12 June 2010

US Court of Appeals explains how False Patent Marking can be Prevented

According to Forest Group vs. Bob Tool Company of the Court of Appeals for the Federal Circuit (CAFC) earlier this year, false patent marking with an intent to deceive the public into believing that a product is patented when such is not true is punishable by fine up to USD 500 for each falsely marked product (see e.g. here). A product is falsely marked if it identifies a patent ostensibly covering the product where (i) no such patent exists; (ii) the patent is expired; or (iii) the patent listed does not cover the product.

Now the CAFC has ruled in Pequignot v. Solo Cup  (No. 2009-1547, Fed. Cir. June 9, 2010) that:
  • intent to deceive the public must be proven by a "preponderance of the evidence";
  • marking with an expired patent is false marking, just as marking with a patent that does not exist or which does not cover the product;
  • false marking raises a rebuttable presumption of intent to deceive;
  • the presumption is rebuttable if the manufacturer proves good faith underlying the false marking, e.g. by relying on advice of counsel, delaying the removal of the patent number to avoid costs and business disruption, taking steps to mitigate the false marking.
In the case, as reported here, the defendant’s products were marked with expired patent numbers.  However, before the patents expired, Solo Cup consulted with its patent counsel.  Because the products were produced and labeled with molds with molds that would be expensive to replace, the counsel advised Solo Cup that it would not need to engage in wholesale replacement of the molds immediately upon patent expiration.  Instead, the attorneys advised Solo Cup that it could simply replace the molds (with proper patent markings) as they wore out or became damaged in the ordinary course of business.  The CAFC found this fact to be “credible evidence that [Solo Cup's] purpose was not to deceive the public.” 

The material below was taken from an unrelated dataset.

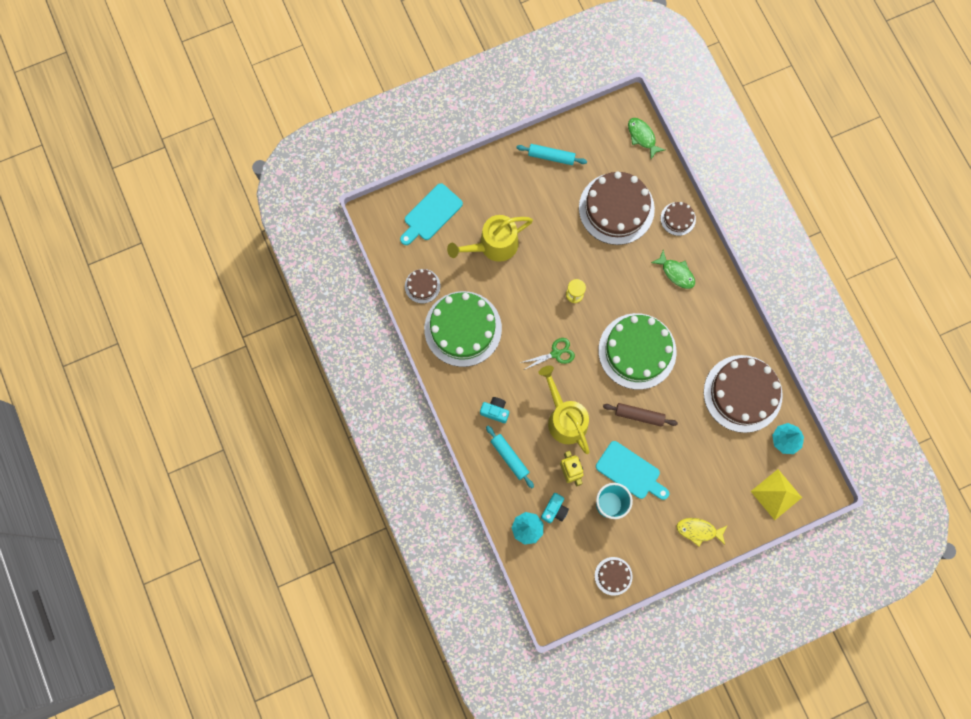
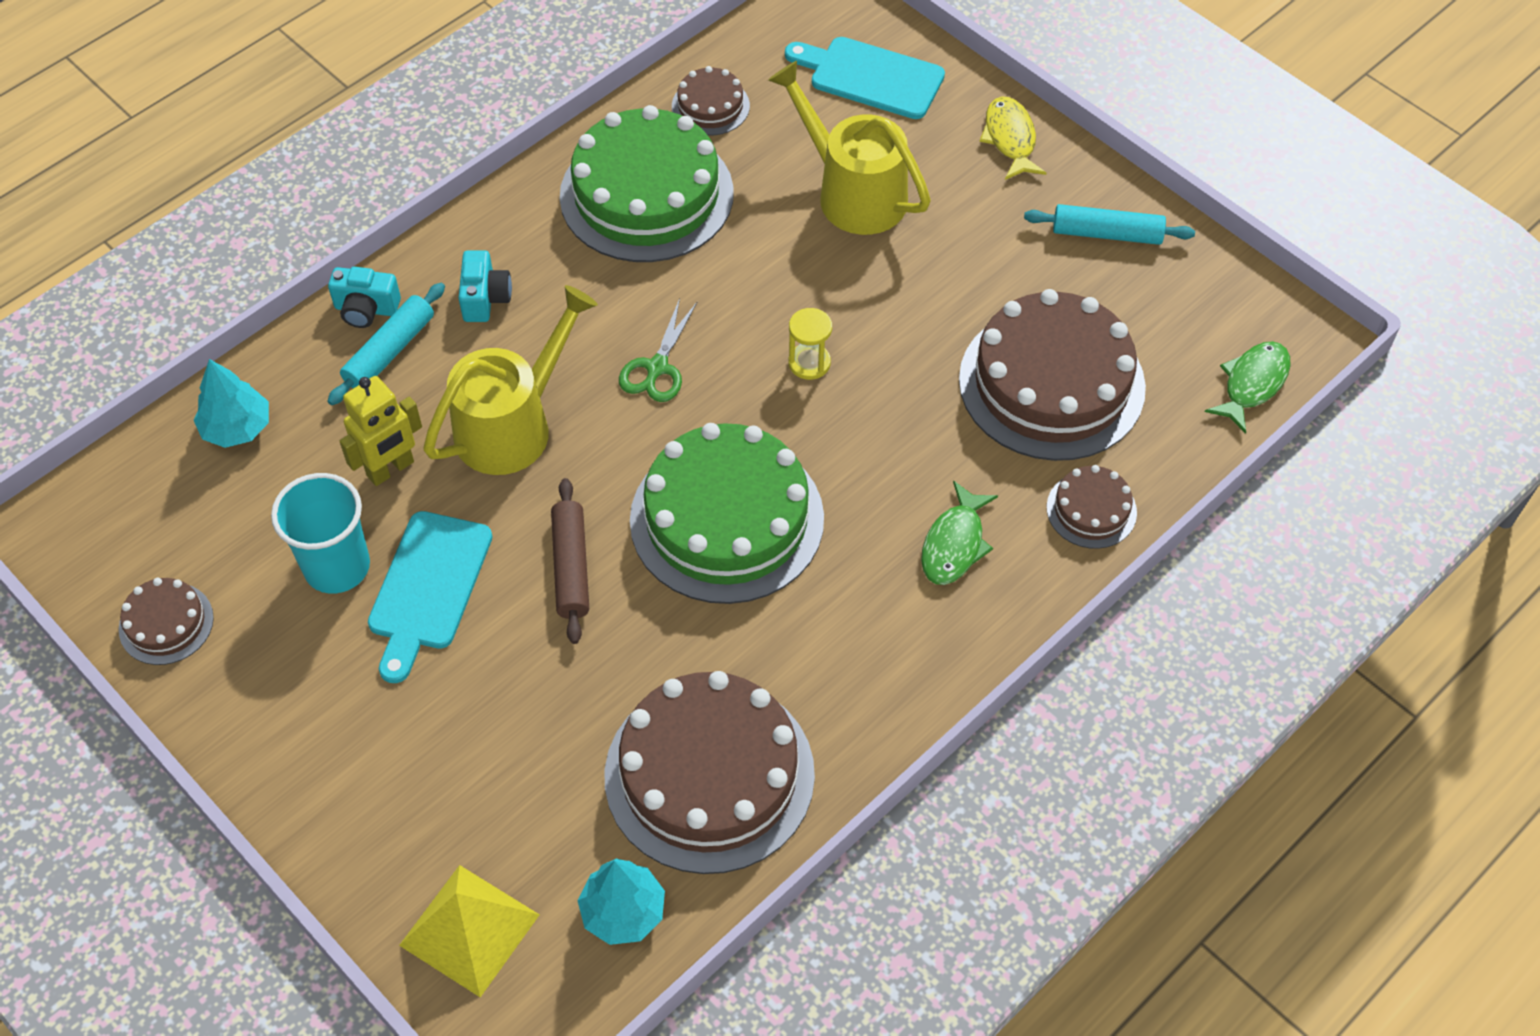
camera: 70 degrees right, 20 degrees down
(551, 156) = (1107, 233): turquoise rolling pin -> turquoise rolling pin turned 75 degrees counterclockwise
(554, 510) = (293, 466): turquoise camera -> turquoise camera (366, 309)
(556, 353) = (657, 367): green scissors -> green scissors turned 60 degrees clockwise
(698, 530) = (323, 774): yellow fish -> yellow fish (1010, 139)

The court also ruled that a marking stating that "this product may be covered by one or more U.S. or foreign pending or issued patents" combined with a further indication such as "for details, contact [company]" is not a false marking that would reflect an intention to deceive the public if the statement is true, even if all the products so marked were not covered by a listed patent. The court accepted the evidence that such marking is not deceitful, especially where the alternative is inconvenient from a logistical and financial perspective.

The decision clarifies that if products are marked by a phrase such as "may be covered by the following patents [patent nos.]", it is well advisable to add "for details, contact ... [company name, address and or web site]".